**What to produce**
With the pictures left out, print exactly the lines below that run from the one containing "For every layout" through the one containing "Page size: 1500x1125.".

Records from a data collection:
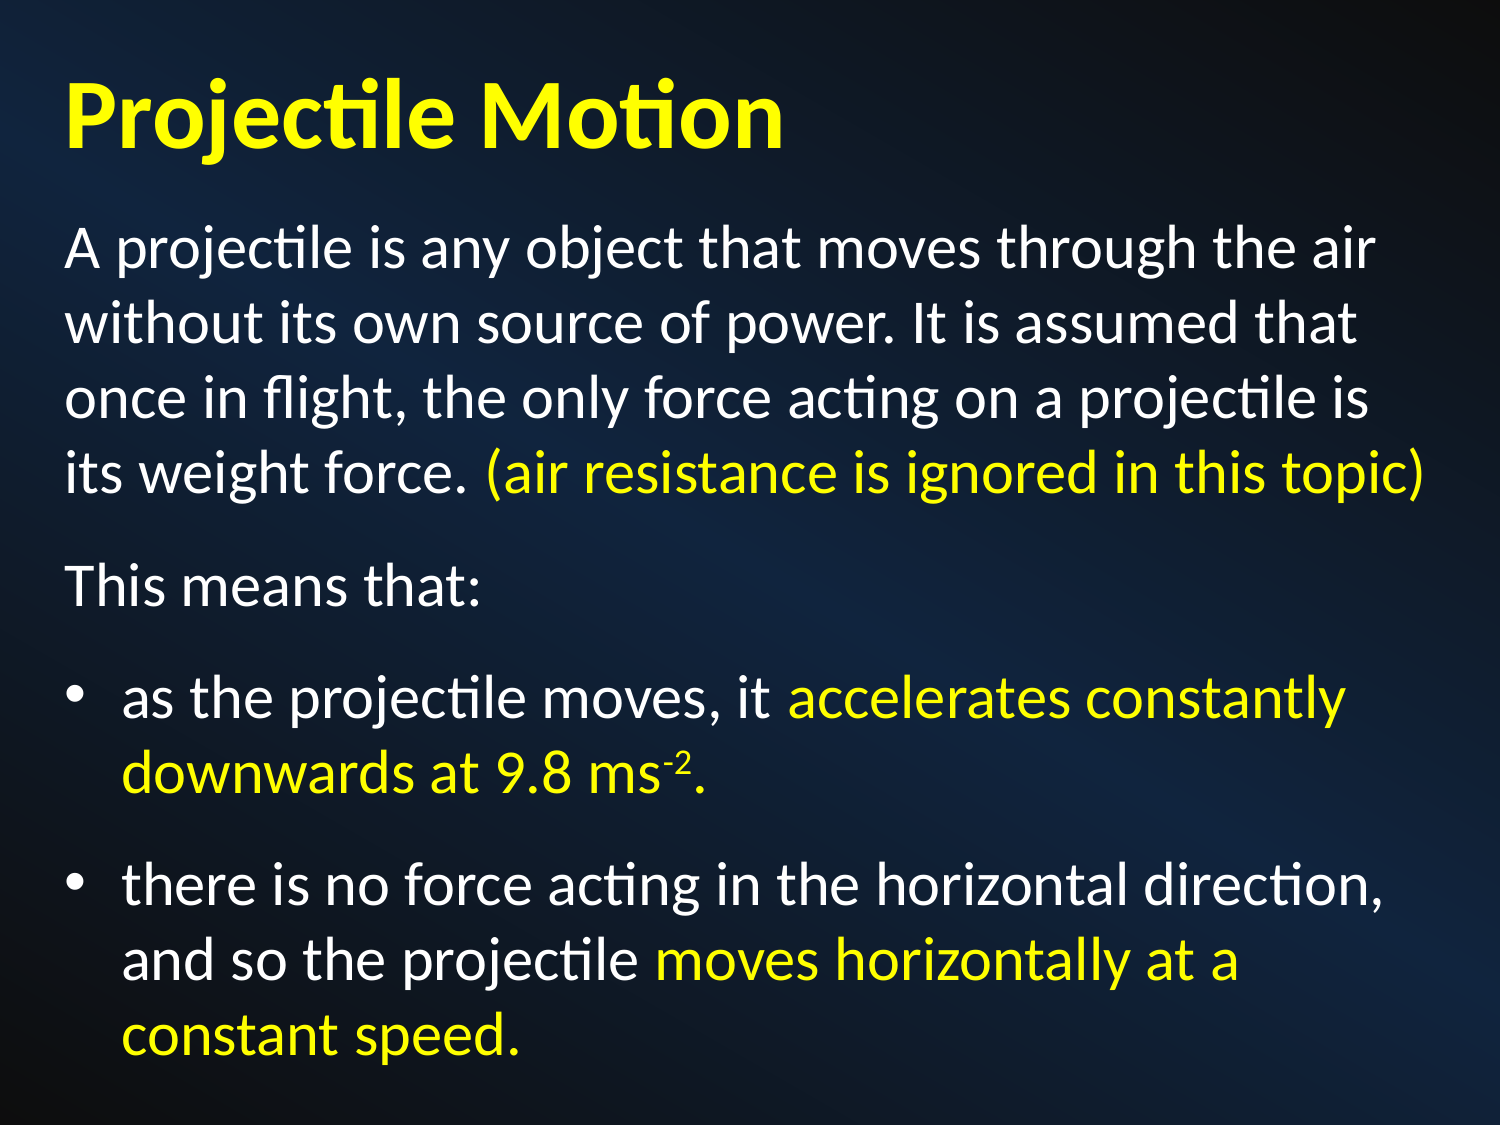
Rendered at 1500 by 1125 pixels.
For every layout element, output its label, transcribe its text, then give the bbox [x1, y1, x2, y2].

text_box Projectile Motion A projectile is any object that moves through the air without its own source of power. It is assumed that once in flight, the only force acting on a projectile is its weight force. (air resistance is ignored in this topic) This means that: as the projectile moves, it accelerates constantly downwards at 9.8 ms-2. there is no force acting in the horizontal direction, and so the projectile moves horizontally at a constant speed. [50, 41, 1450, 1076]
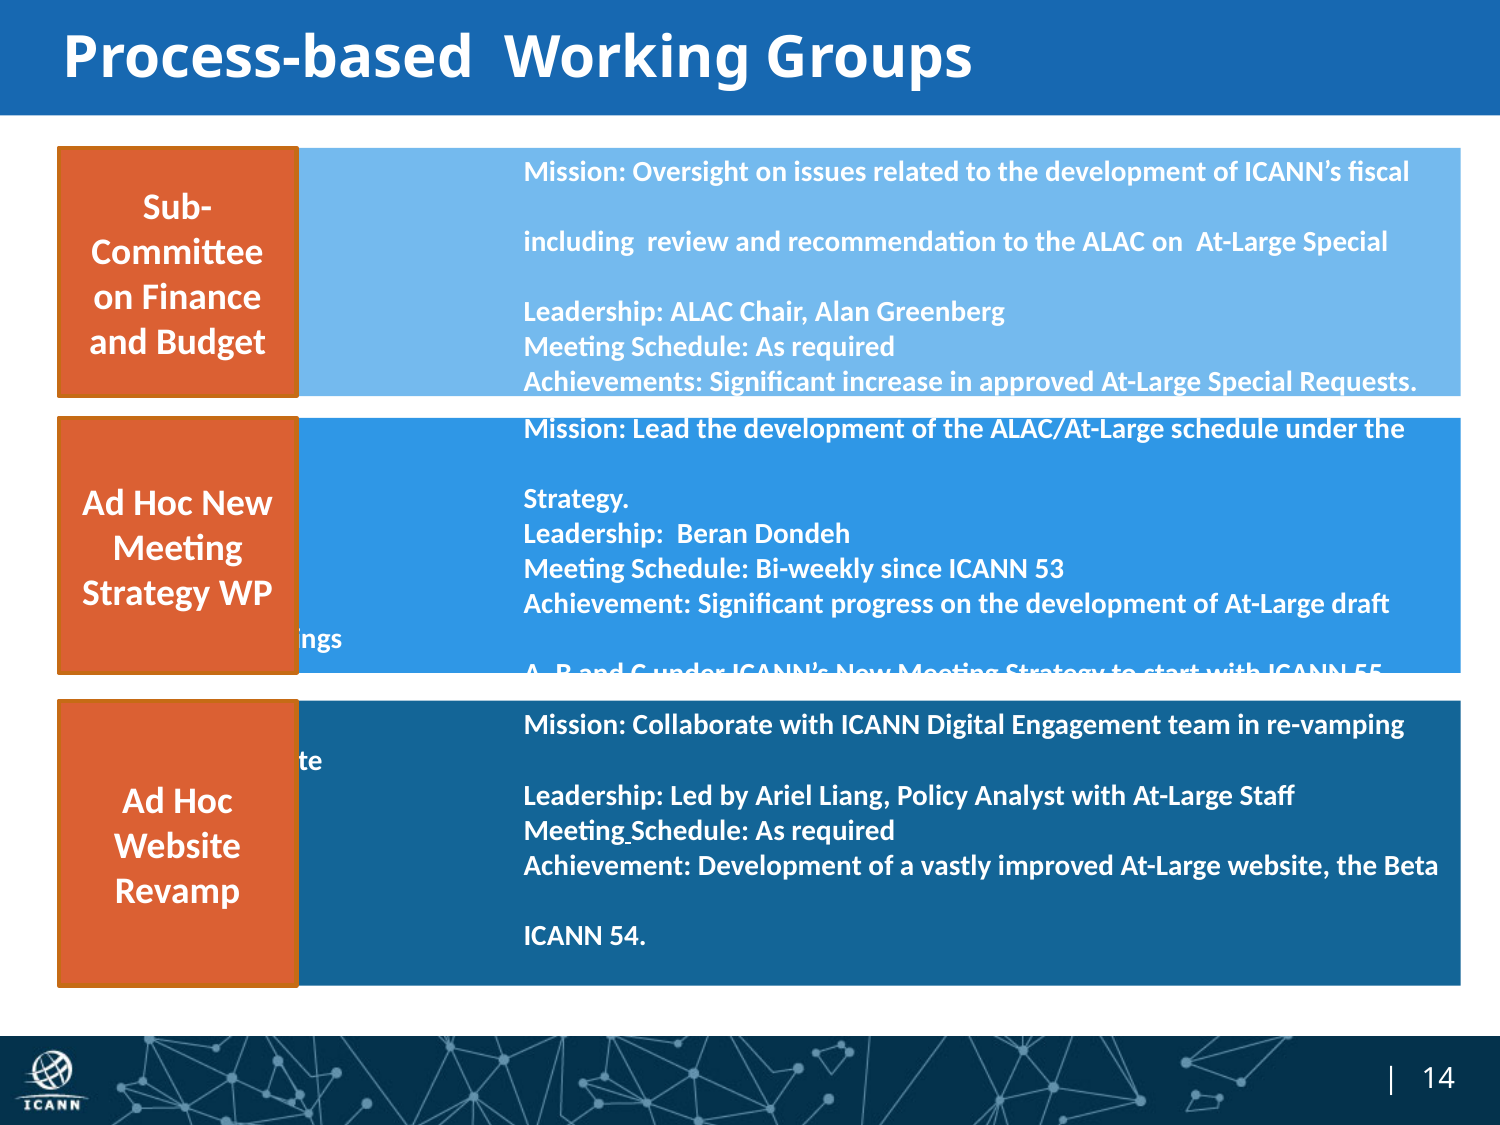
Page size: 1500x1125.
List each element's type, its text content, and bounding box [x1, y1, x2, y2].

text_box Ad Hoc Website Revamp [57, 699, 299, 988]
text_box Mission: Lead the development of the ALAC/At-Large schedule under the New Meeting Strategy. Leadership: Beran Dondeh Meeting Schedule: Bi-weekly since ICANN 53 Achievement: Significant progress on the development of At-Large draft schedule for Meetings A, B and C under ICANN’s New Meeting Strategy to start with ICANN 55. [299, 416, 1463, 675]
text_box Ad Hoc New Meeting Strategy WP [57, 416, 299, 675]
text_box Mission: Collaborate with ICANN Digital Engagement team in re-vamping the At-Large website Leadership: Led by Ariel Liang, Policy Analyst with At-Large Staff Meeting Schedule: As required Achievement: Development of a vastly improved At-Large website, the Beta to be launched at ICANN 54. [299, 699, 1463, 988]
text_box Mission: Oversight on issues related to the development of ICANN’s fiscal year budget, including review and recommendation to the ALAC on At-Large Special Requests. Leadership: ALAC Chair, Alan Greenberg Meeting Schedule: As required Achievements: Significant increase in approved At-Large Special Requests. [299, 146, 1463, 398]
picture [0, 1036, 1500, 1125]
title Process-based Working Groups [0, 0, 1500, 116]
text_box Sub-Committee on Finance and Budget [57, 146, 299, 398]
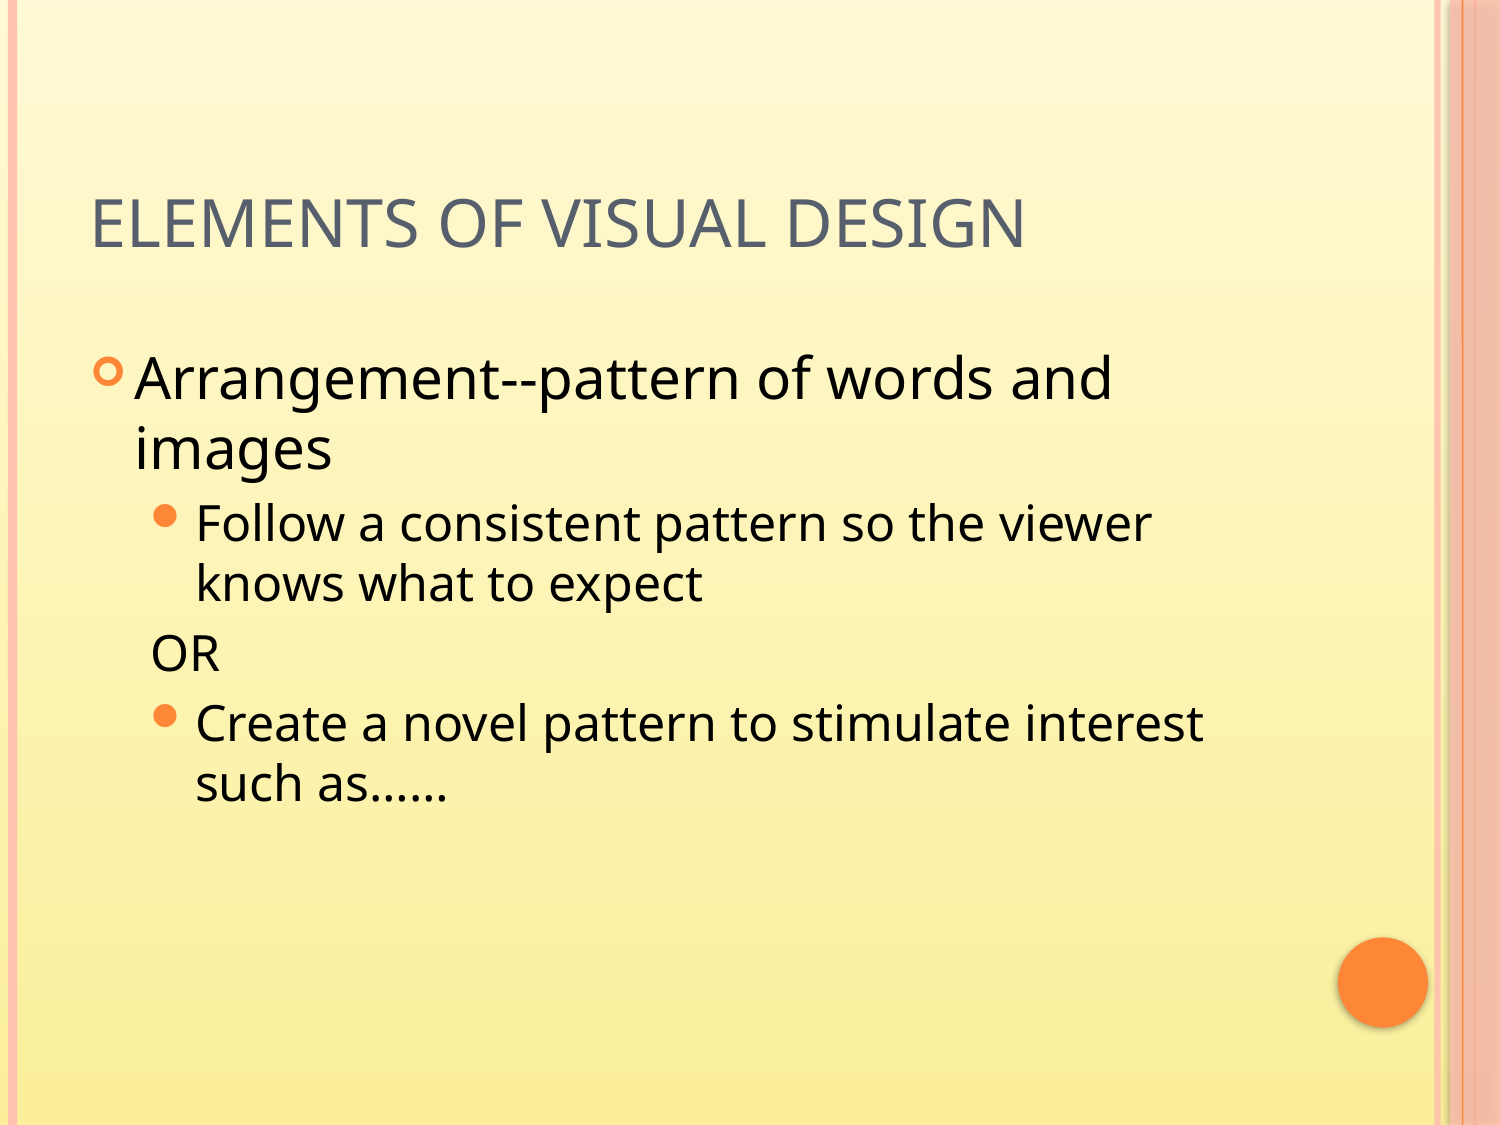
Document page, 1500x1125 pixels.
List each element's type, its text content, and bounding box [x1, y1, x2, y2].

title Elements of Visual Design [75, 45, 1300, 269]
list Arrangement--pattern of words and images Follow a consistent pattern so the viewer knows what to expect OR Create a novel pattern to stimulate interest such as…… [74, 333, 1301, 968]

**Exercise solution**
For every layout element, output its label, transcribe its text, then give the bbox [x1, y1, x2, y2].

text_box Projectile Motion A projectile is any object that moves through the air without its own source of power. It is assumed that once in flight, the only force acting on a projectile is its weight force. (air resistance is ignored in this topic) This means that: as the projectile moves, it accelerates constantly downwards at 9.8 ms-2. there is no force acting in the horizontal direction, and so the projectile moves horizontally at a constant speed. [50, 41, 1450, 1076]
Page size: 1500x1125.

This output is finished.